Propositions majeures

Octobre 2011 a été, pour l’Atelier Paul Fabra, celui de la production, à partir d’une matière accumulée pendant des années et des années, de Propositions majeures de politique économique.

La structure de la section Politique économique du site va être modifiée en conséquence. En attendant que cela soit fait, les destinataires du bulletin peuvent commencer à prendre connaissance de ces propositions majeures.

Qui le fera en scrutant assez attentivement l’Introduction de cet ouvrage, petit par sa taille et grand par son ambition, constatera que l’édition en préparation d’intégration sur le site comporte un dispositif de notes complémentaires rédigées à trois fins :

  • montrer en un minimum de mots que les propos tenus ont une profondeur et une originalité qui aident à comprendre pourquoi ils ne sont hélas pas encore ou trop accessoirement orthodoxes,
  • faire que cette édition se suffise le plus possible à elle-même au regard des questions qu’elle conduit son lecteur à se poser,
  • rendre cette même édition exploitable lors de séminaires d’évaluation des analyses et des prescriptions exposées par cet ouvrage et retenues pour ce qu’elles comportent de durablement vrai et essentiel.

Mener à bonne fin ce travail d’édition va s’étaler sur plusieurs mois, voire plusieurs trimestres.

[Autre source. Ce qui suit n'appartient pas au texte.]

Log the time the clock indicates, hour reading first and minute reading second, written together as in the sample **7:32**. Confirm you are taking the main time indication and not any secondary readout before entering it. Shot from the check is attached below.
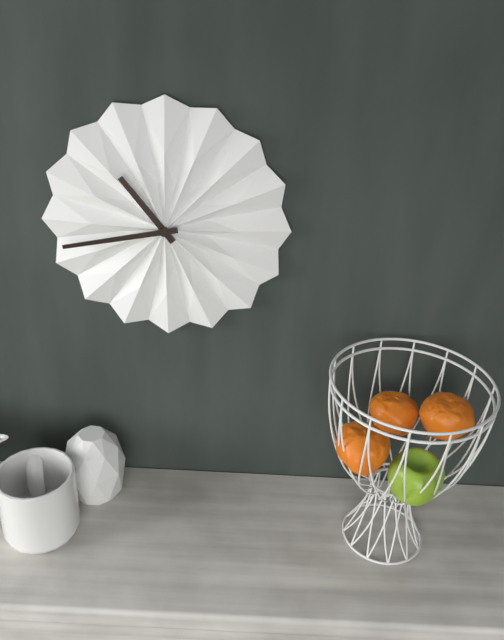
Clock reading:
**10:43**
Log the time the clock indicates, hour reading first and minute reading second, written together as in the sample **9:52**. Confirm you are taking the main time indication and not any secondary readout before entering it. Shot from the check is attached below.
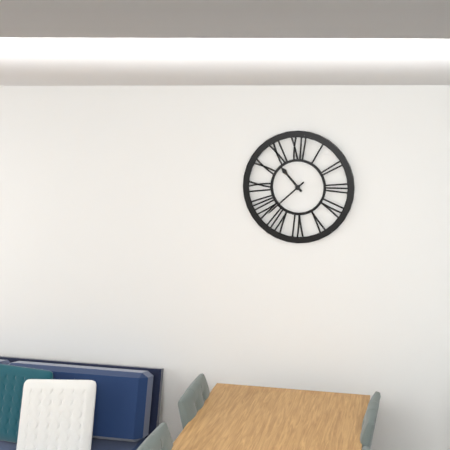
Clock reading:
**10:38**
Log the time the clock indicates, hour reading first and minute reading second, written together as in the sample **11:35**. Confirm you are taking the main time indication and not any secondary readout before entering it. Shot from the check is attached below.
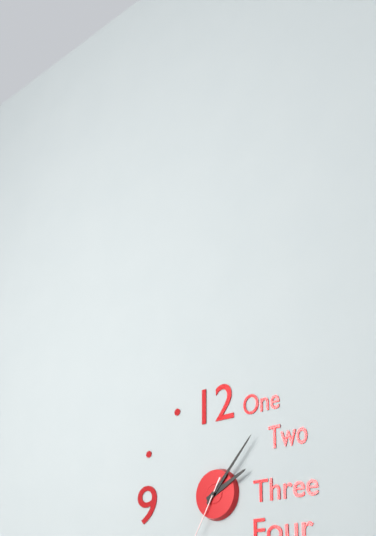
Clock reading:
**2:07**
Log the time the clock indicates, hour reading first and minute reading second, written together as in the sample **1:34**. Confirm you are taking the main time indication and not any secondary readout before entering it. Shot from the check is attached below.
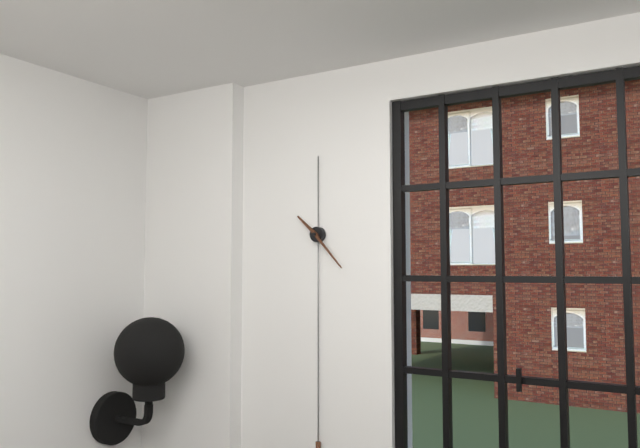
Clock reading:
**10:23**
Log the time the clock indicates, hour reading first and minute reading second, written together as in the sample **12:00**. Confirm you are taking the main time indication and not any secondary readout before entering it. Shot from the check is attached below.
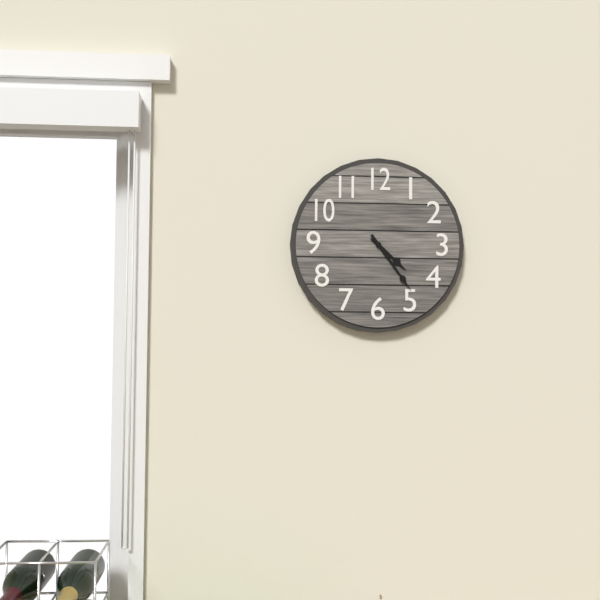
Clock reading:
**4:24**
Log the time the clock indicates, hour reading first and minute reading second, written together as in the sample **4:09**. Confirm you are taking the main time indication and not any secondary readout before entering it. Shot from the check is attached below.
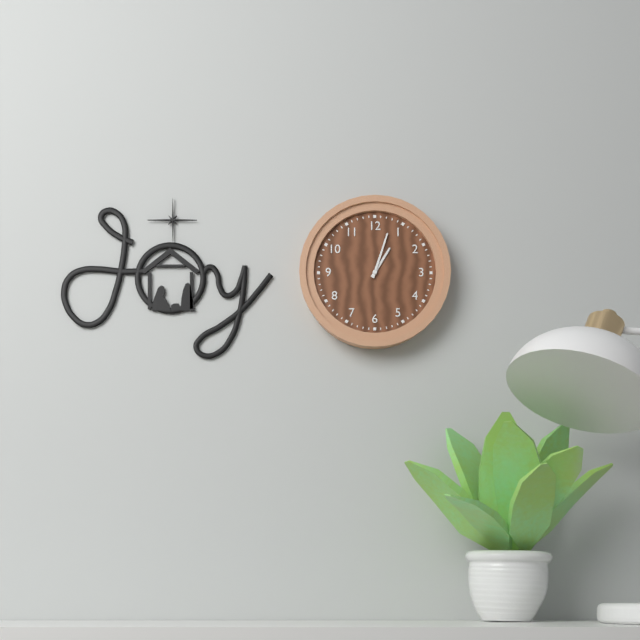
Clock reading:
**1:03**
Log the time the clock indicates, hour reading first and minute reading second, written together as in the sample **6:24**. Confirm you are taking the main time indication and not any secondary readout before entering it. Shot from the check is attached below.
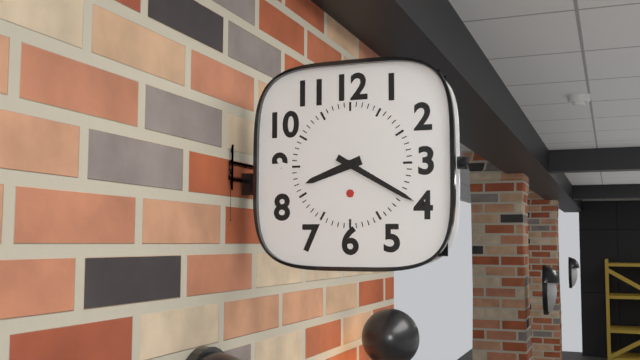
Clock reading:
**8:20**
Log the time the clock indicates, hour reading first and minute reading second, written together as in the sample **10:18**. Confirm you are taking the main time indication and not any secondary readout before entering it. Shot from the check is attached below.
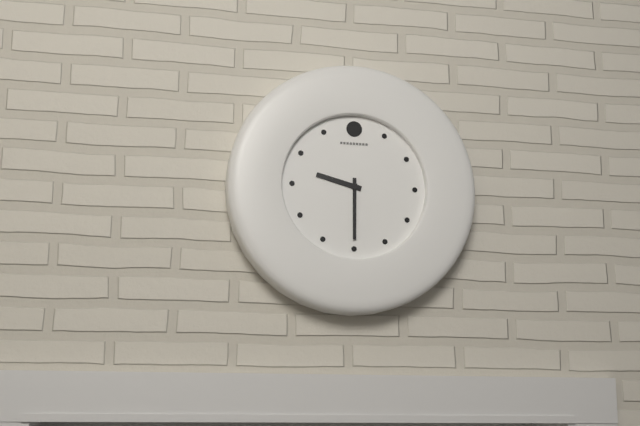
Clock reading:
**9:30**
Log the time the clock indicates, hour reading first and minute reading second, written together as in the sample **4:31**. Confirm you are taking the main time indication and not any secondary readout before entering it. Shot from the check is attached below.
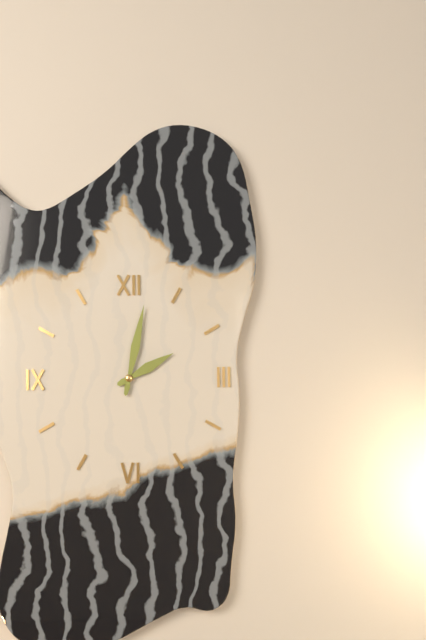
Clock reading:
**2:02**
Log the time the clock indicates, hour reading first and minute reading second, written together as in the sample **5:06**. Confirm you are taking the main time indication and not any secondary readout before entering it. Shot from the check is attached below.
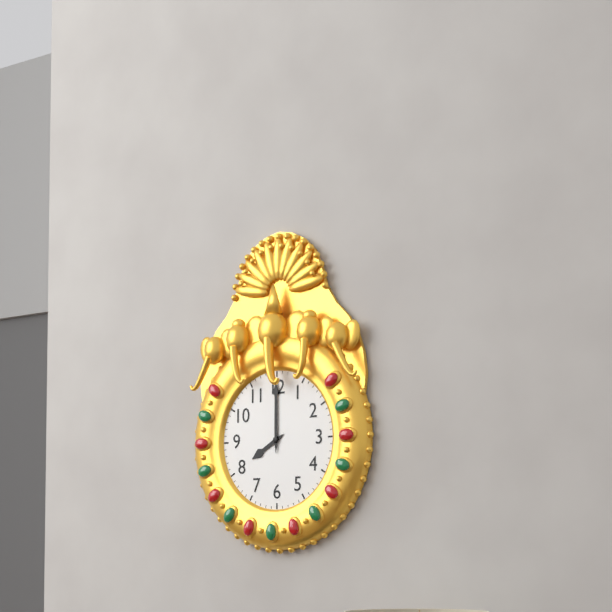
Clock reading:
**8:00**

La matière est prête et la façon de l’exposer est maintenant satisfaisante. Mais nous voulons y apporter beaucoup de soin.

Finances publiques et chômage

Il ne fait aucun doute que l’accumulation de déficits publics est une cause de chômage. Encore faut-il en convaincre la classe politique et l’opinion publique. Des considérations mises en avant dans nos propositions majeures de politique économique y aident. Un article de Jean-Bernard Mattret, reprenant à cette fin des vues avancées par Paul Fabra, va dans le même sens. C’est toutefois sans faire état, dans cet article, de la conciliation, possible et ô combien désirable à tout point de vue, de la relance par de l’épargne directement placée en capital nouveau avec, simultanément, la baisse des dépenses publiques.